# RECORDS TO USE:

▶

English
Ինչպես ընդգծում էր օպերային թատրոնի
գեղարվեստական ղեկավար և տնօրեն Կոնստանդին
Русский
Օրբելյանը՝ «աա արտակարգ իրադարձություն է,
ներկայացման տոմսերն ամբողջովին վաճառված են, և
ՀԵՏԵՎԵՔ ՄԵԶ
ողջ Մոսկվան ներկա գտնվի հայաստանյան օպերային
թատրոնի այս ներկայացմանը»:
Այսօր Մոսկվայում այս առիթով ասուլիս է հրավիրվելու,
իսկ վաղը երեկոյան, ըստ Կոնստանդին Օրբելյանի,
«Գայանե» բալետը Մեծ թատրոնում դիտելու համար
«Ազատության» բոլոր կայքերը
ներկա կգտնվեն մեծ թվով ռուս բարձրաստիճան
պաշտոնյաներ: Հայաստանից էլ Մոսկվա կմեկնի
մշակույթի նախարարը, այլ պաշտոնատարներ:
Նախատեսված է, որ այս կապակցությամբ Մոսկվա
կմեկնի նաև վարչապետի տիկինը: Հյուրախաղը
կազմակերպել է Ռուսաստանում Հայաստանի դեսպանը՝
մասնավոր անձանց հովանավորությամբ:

◀
▶

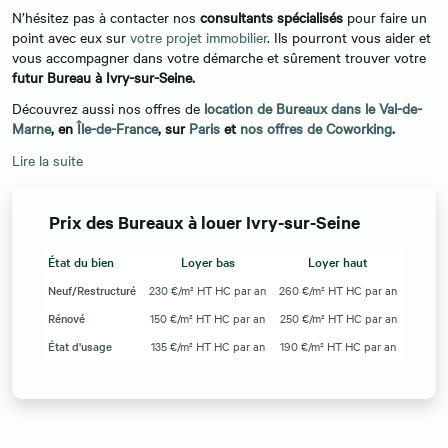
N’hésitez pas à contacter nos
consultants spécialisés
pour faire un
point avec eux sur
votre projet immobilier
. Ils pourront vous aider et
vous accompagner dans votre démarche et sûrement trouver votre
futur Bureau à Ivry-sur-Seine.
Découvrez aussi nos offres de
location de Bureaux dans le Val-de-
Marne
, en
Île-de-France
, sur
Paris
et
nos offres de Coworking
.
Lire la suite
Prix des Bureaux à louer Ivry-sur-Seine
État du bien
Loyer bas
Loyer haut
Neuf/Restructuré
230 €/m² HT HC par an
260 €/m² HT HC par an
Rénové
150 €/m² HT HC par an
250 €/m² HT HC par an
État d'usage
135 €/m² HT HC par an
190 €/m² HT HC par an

◀

# WHAT YOU WILL DO:
Scan the listing for the string "Կոնստանդին". Copy each line that has it.

# ANSWER SPACE:
գեղարվեստական ղեկավար և տնօրեն Կոնստանդին
իսկ վաղը երեկոյան, ըստ Կոնստանդին Օրբելյանի,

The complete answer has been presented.